There's also something wrong with college students and teachers of ESL who take this stuff seriously:

But hey, lawsuits can really be lucrative.
Sure can, but not the ones in your posting.

Bob Lieblich
Who has enough legal business already
on 26 Oct 2003:
From the U. of Northern Florida's Web edition of the Spinnaker

The line above is the only line in my post that I wrote myself. All other characters on the page were copied verbatim (cut and pasted) from the Web, including, of course, the address.
(quote) ridiculous lawsuits with even more ridiculous outcomes: * January ... was most surprising, especially since the toddler was Robertson's son.

( snip others)

http://www.unf.edu/groups/spinnaker/archives/2002/apr10/colomn.html
The Web address above appeared after the comment below and after the "(/quote)" you deleted, Bob. Why you did you rearrange things and delete that "(/quote)" sign? Do you really think that my computer doesn't know how to cut and paste? Or that I don't know how to cut and paste and where to indicate what material has been quoted and what has not?
There's something wrong with a legal system that takes this ... because I cannot stand it whensomeone misrepresents what I say.}

The "There's something wrong with a legal system" comment above was made by the college-student author of the Spinnaker article, not by me. Your rejiggering makes it appear as if I wrote that, so your rejiggering created some unclarity here. Why did you do that?
There's also something wrong with college students and teachers of ESL who take this stuff seriously: But hey, lawsuits can really be lucrative. Sure can, but not the ones in your posting.

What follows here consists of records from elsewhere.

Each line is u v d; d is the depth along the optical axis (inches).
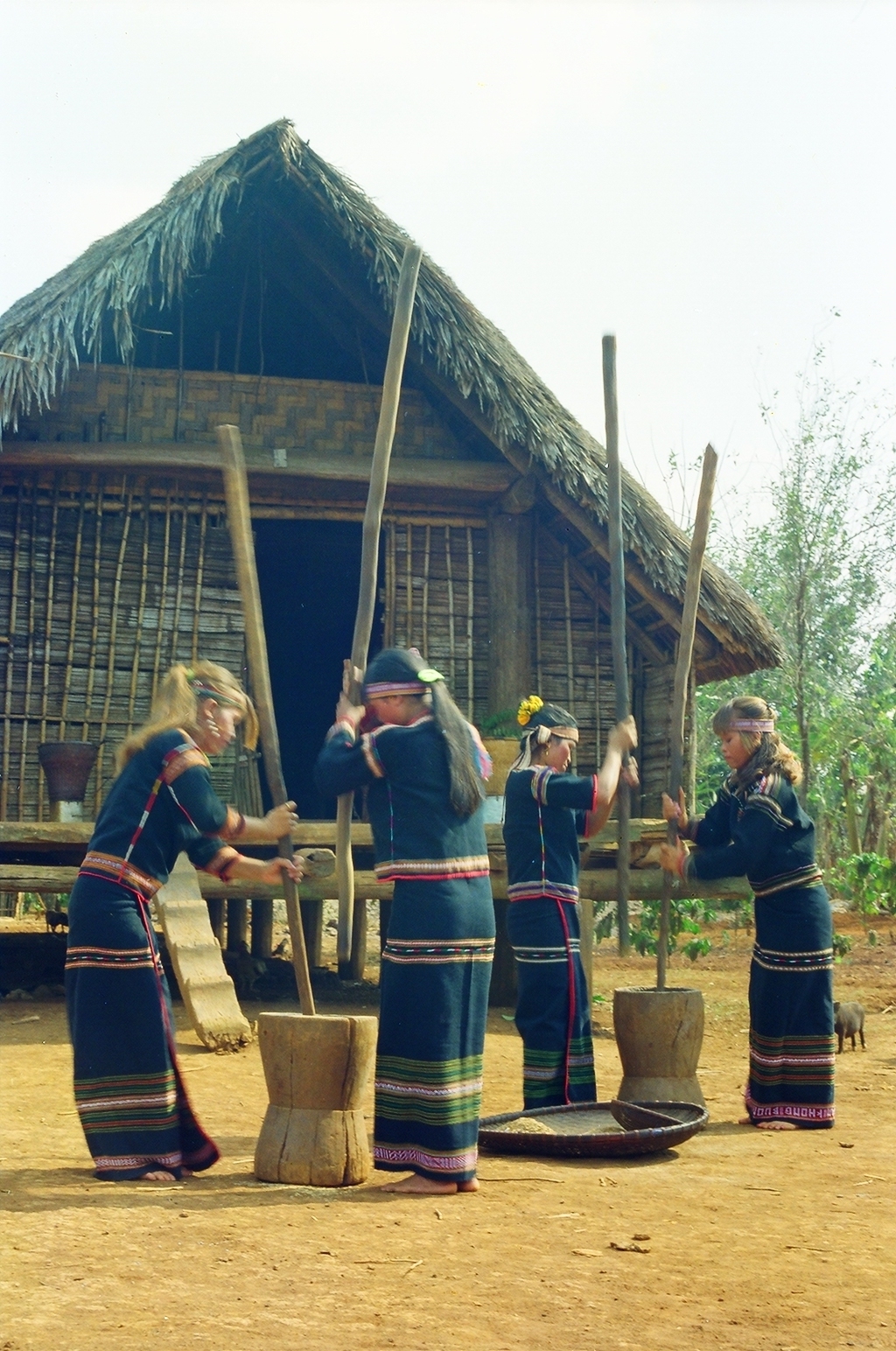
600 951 533.3
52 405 344.8
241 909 417.4
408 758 144.9
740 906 557.3
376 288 348.2
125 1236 118.3
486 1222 126.1
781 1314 98.5
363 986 391.2
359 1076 144.0
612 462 185.8
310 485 359.3
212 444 353.4
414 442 371.9
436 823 144.0
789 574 695.7
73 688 341.7
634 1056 184.2
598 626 374.9
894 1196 141.6
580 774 368.2
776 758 194.7
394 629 362.3
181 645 350.6
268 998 355.6
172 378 356.8
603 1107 178.1
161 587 351.6
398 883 144.0
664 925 192.4
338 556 521.0
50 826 301.3
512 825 184.9
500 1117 171.5
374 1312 97.3
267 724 149.4
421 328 343.0
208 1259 110.8
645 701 376.5
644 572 346.3
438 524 370.0
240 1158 157.4
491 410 347.3
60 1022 290.7
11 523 343.6
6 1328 92.0
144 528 352.2
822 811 608.1
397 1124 142.2
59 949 394.3
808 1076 187.9
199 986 263.7
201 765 148.6
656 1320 96.6
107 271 323.3
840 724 616.7
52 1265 108.3
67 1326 92.9
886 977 422.0
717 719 198.2
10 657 338.3
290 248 372.2
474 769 146.7
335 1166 141.5
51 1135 174.1
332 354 398.6
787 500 681.6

And there's something wrong with lawyers who rearrange (rejigger) other people's posts in order to make specious points. Or don't you agree?
By the way, did you notice the last word in the subject line of my post?I found the last case mentioned in the humor section of My Netscape, googled it, and found this college newspaper article that mentioned three others that I hadn't heard of, so I thought I'd post it for a laugh. I was suspicious of the factuality of these reports when I noticed one on Netscape that reported a Pennsylvania woman who sued the maker of a spermicidal jelly after she had become pregnant despite having used the product before sex: she'd spread it on her toast in the morning.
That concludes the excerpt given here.